EXERCISE AIM -
Transcribe exactly, and only, the lines from the one containing "histopathology image of" through the last line of the data.

RECORDS PROVIDED -
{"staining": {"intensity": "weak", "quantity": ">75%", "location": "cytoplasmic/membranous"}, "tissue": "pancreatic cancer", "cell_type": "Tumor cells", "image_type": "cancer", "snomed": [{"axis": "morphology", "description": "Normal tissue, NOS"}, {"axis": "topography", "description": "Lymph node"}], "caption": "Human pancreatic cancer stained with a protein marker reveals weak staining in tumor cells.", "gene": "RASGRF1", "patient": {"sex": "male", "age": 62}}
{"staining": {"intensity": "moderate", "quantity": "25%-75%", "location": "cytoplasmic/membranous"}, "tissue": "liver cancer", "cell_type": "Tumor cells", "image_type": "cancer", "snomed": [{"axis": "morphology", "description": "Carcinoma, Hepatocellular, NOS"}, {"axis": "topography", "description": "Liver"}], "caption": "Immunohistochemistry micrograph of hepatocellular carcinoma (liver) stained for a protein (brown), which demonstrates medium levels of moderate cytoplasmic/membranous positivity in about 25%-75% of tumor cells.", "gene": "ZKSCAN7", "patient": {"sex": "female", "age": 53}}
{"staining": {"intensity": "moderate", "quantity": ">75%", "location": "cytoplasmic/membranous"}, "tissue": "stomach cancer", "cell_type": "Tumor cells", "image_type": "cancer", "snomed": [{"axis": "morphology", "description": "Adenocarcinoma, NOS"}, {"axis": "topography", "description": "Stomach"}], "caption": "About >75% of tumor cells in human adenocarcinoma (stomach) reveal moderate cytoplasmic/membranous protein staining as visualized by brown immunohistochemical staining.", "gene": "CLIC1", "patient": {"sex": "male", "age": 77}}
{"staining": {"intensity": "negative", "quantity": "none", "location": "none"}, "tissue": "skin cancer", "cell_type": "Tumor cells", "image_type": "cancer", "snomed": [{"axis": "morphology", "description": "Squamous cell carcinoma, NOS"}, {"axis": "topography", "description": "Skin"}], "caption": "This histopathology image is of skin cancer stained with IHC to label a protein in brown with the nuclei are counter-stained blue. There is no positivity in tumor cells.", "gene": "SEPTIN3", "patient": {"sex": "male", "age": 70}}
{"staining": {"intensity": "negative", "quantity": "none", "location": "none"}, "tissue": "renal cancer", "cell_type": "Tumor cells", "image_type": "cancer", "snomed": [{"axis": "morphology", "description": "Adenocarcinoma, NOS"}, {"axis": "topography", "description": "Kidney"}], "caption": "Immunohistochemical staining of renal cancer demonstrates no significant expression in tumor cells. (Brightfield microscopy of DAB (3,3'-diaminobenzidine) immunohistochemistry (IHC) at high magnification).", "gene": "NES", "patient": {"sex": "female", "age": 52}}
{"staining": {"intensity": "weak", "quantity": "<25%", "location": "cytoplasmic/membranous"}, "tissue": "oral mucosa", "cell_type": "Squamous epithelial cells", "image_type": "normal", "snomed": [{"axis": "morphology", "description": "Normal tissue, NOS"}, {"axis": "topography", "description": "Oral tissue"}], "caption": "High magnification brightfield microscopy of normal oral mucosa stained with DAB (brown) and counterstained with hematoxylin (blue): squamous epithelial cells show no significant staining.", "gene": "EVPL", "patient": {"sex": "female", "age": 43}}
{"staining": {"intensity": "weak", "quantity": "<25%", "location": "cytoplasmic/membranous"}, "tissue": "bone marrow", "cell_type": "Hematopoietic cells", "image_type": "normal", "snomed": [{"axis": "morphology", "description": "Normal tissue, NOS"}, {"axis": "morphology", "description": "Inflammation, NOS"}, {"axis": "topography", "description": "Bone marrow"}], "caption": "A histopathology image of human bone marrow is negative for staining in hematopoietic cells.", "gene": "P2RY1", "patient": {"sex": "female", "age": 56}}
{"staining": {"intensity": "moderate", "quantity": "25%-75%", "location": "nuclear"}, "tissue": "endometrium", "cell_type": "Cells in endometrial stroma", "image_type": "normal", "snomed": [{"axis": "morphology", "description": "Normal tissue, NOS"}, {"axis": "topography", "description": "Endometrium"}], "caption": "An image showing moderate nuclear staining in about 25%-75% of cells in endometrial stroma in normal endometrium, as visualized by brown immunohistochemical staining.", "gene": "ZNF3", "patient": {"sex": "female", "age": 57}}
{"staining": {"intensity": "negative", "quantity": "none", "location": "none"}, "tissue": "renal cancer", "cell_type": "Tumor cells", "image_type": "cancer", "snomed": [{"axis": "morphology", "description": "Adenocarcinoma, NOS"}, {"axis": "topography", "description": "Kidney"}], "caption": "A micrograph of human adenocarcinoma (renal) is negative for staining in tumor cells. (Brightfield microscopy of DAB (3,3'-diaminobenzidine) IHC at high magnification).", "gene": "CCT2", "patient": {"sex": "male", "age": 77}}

EXERCISE OUTPUT -
{"staining": {"intensity": "weak", "quantity": "<25%", "location": "cytoplasmic/membranous"}, "tissue": "bone marrow", "cell_type": "Hematopoietic cells", "image_type": "normal", "snomed": [{"axis": "morphology", "description": "Normal tissue, NOS"}, {"axis": "morphology", "description": "Inflammation, NOS"}, {"axis": "topography", "description": "Bone marrow"}], "caption": "A histopathology image of human bone marrow is negative for staining in hematopoietic cells.", "gene": "P2RY1", "patient": {"sex": "female", "age": 56}}
{"staining": {"intensity": "moderate", "quantity": "25%-75%", "location": "nuclear"}, "tissue": "endometrium", "cell_type": "Cells in endometrial stroma", "image_type": "normal", "snomed": [{"axis": "morphology", "description": "Normal tissue, NOS"}, {"axis": "topography", "description": "Endometrium"}], "caption": "An image showing moderate nuclear staining in about 25%-75% of cells in endometrial stroma in normal endometrium, as visualized by brown immunohistochemical staining.", "gene": "ZNF3", "patient": {"sex": "female", "age": 57}}
{"staining": {"intensity": "negative", "quantity": "none", "location": "none"}, "tissue": "renal cancer", "cell_type": "Tumor cells", "image_type": "cancer", "snomed": [{"axis": "morphology", "description": "Adenocarcinoma, NOS"}, {"axis": "topography", "description": "Kidney"}], "caption": "A micrograph of human adenocarcinoma (renal) is negative for staining in tumor cells. (Brightfield microscopy of DAB (3,3'-diaminobenzidine) IHC at high magnification).", "gene": "CCT2", "patient": {"sex": "male", "age": 77}}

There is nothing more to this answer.